I don’t know that Kerry will or can fix the economy, but I think he’s smarter economically. During the debates, he can actually talk about economics (you know, those number thingies) while Bush, again, served up more platitudes and promises for his second term.
*Civil rights.* Civil rights are one of the concepts that is profoundly American. If we don’t uphold civil rights in this country, we may as well reverse the reason for the founding of the country, or worse, become the country we’re so quick to criticize for human rights violations: Iraq, Afghanistan, Saudi Arabia, etc. I view Bush as extremely anti-civil rights. The Patriot Act is a direct attack on civil rights and one Bush wants to strengthen. His refusal to even acknowledge that the actions at Abu Ghraib were wrong, in addition to violations of the Geneva Convention, shows Bush to be an opponent of civil rights. His appointing of Ashcroft and continued support of him is a clear indication that he does not respect civil rights. His aggressive stance to ban gay marriage and gay civil unions by changing the founding document of our country to strip people of basic rights was another example. Granted, he clearly did it only to pander to the extreme right-wing to help his re-election, but that doesn’t make it acceptable. In fact, it makes it less acceptable — human rights are not a political tool.

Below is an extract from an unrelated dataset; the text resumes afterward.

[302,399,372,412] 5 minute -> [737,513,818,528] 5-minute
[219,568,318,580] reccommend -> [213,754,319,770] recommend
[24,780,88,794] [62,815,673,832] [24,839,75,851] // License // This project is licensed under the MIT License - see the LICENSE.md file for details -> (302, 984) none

Although Kerry supports the Patriot Act, he has been a critic of the egregious portions of it. This is inline with how I feel about the Patriot Act — I like that it facilitates communication between the FBI and CIA and that’s where it should have stopped. Kerry will get the anti-civil rights aspects of the Patriot Act out. And I especially like that he named John Ashcroft by name as someone he will fire immediately.
*The Environment.* I don’t think I really need to explain this one. Bush is the worst President we’ve ever had on the environment. His bald-faced lie in the debates cinched this for me: not only is he an enemy of the environment, he either doesn’t even realize it, he’s a hypocrite, or a liar. The only reason he’s shown for being so anti-environment is to help big business. I can get behind being less than helpful to the environment if the result is a sound economic reason. But Bush didn’t even make a head-fake at it, he didn’t do it to help small business or spur economic growth, but to help large corporations and mostly oil companies.

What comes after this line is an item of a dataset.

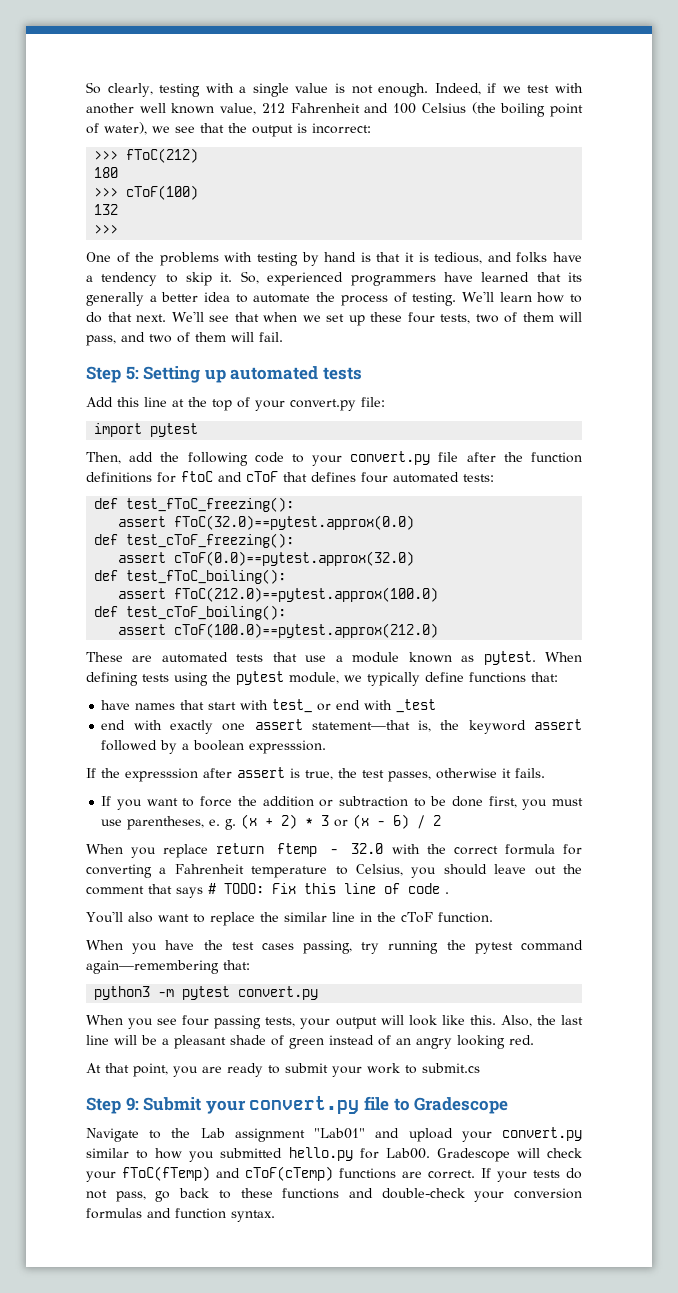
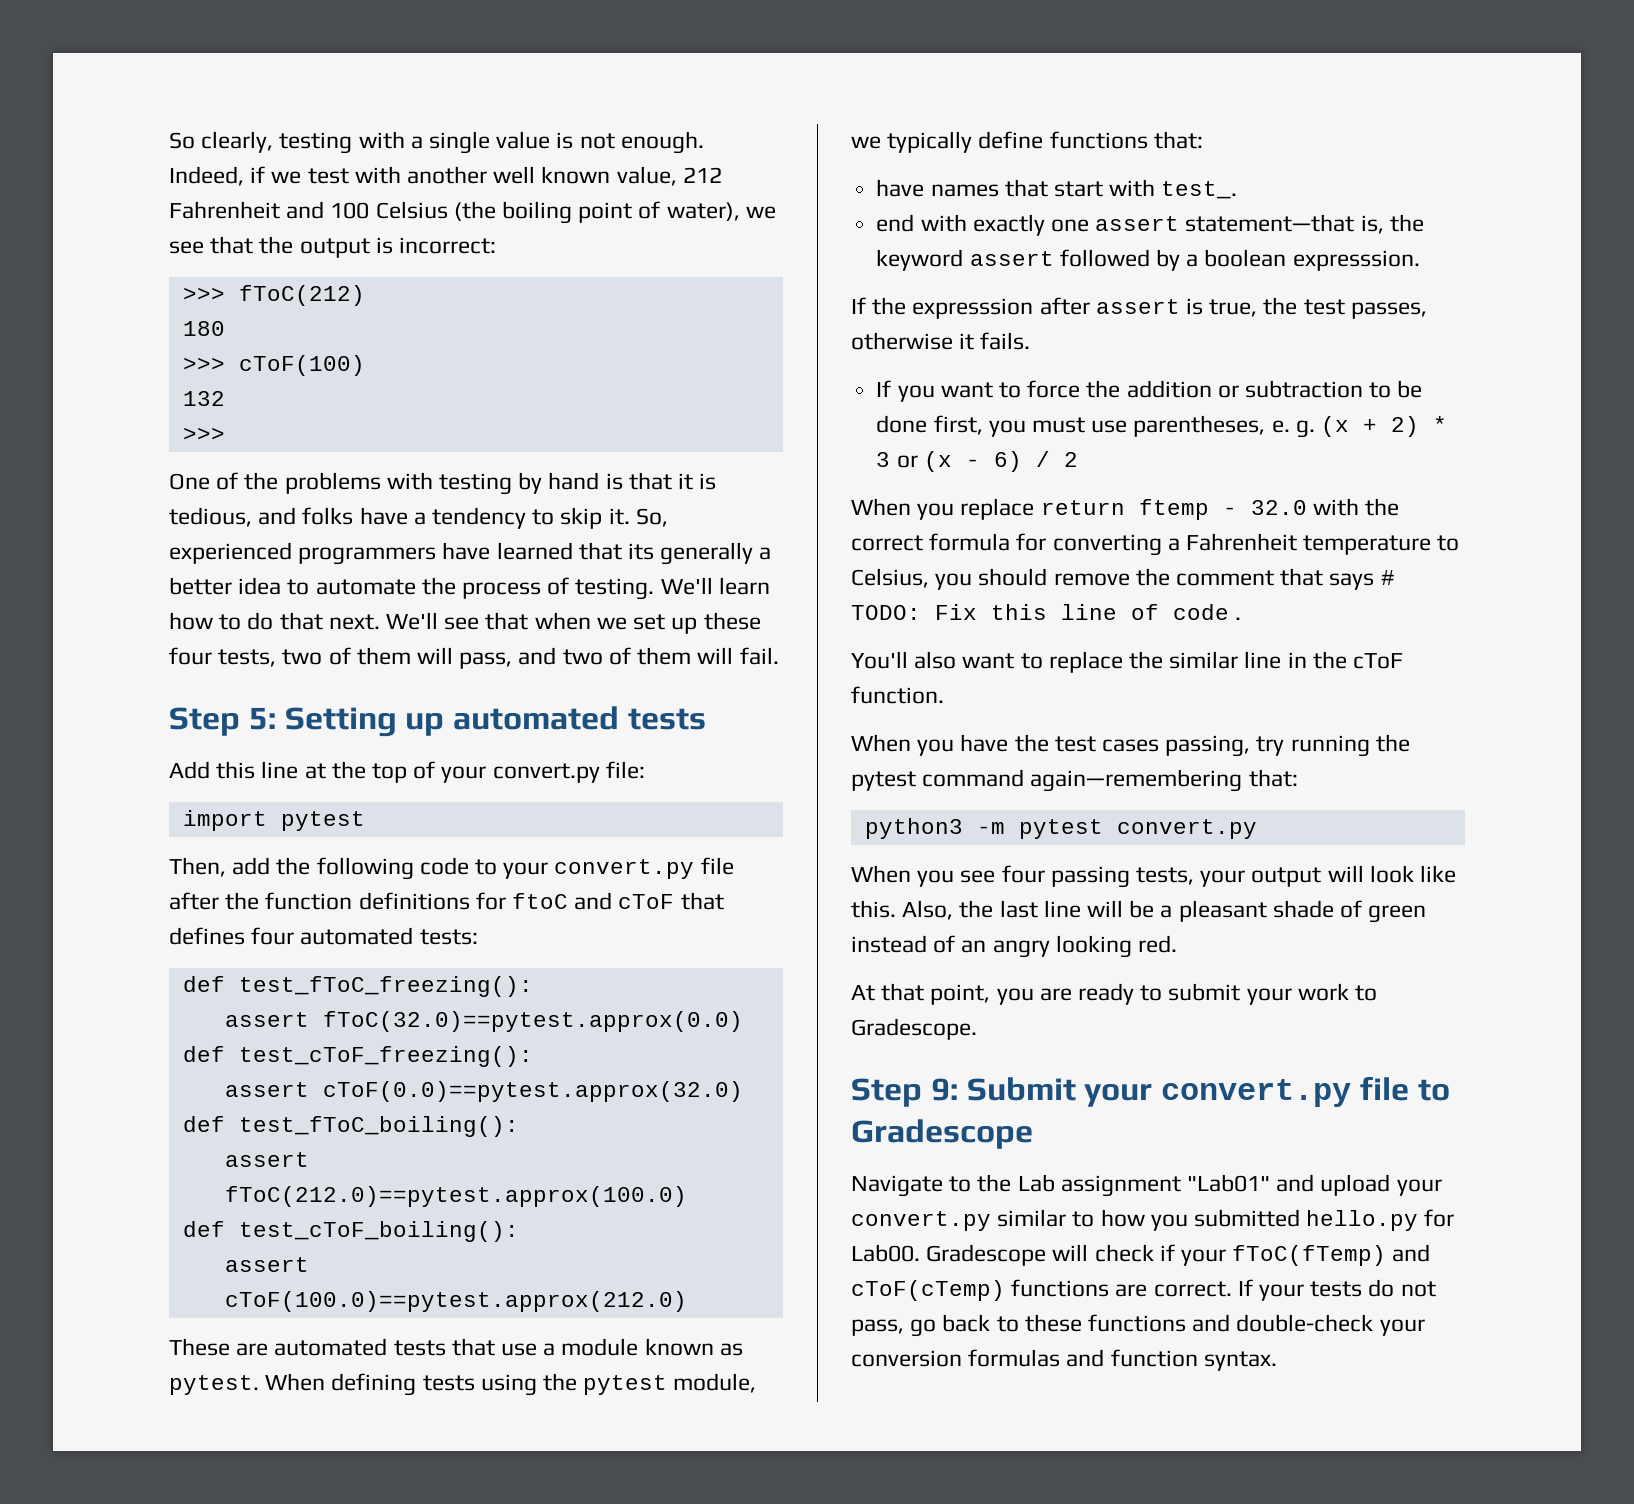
[272,699,437,713] test_ or end with _test -> [1161,181,1238,199] test_.
[494,864,556,875] leave out -> [1053,573,1130,586] remove
[422,1063,480,1073] submit.cs -> [851,1018,977,1040] Gradescope.
(583, 1153) none -> [1159,1244,1175,1261] if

I’m not a tree-hugger, but I know that humans need some basics like clean air and water, and I don’t see them as a natural enemy of economic growth. Look at the popularity of hybrid cars — smart people can make a successful _new_ business that protects the environment. Bush’s Clear Skies Act has harmed the quality of our air to benefit large corporations — he just isn’t a forward-thinker in this respect. And his insistence that global warming is not a reality shows his ignorance and/or lack of respect for the environment.
I believe Kerry is far more aware of the risks of an anti-environment policy. Whether he is as good as Gore on the topic is doubtful, but it’d be hard to not be better than Bush in this respect.
The best reason alone to vote for Kerry, I think, is because the race has been so high-profile. Kerry has made lots of promises to change the direction of the country, so if he wins, the pressure will be on him to act quickly and decisively. And, as the Democrats are quick to point out during the election, the world is watching. So I hope for a Kerry victory so we can start criticizing him with facts and logic, things he won’t avoid. If Bush is re-elected, we have to appeal to ideology, which, of course, can’t be argued rationally.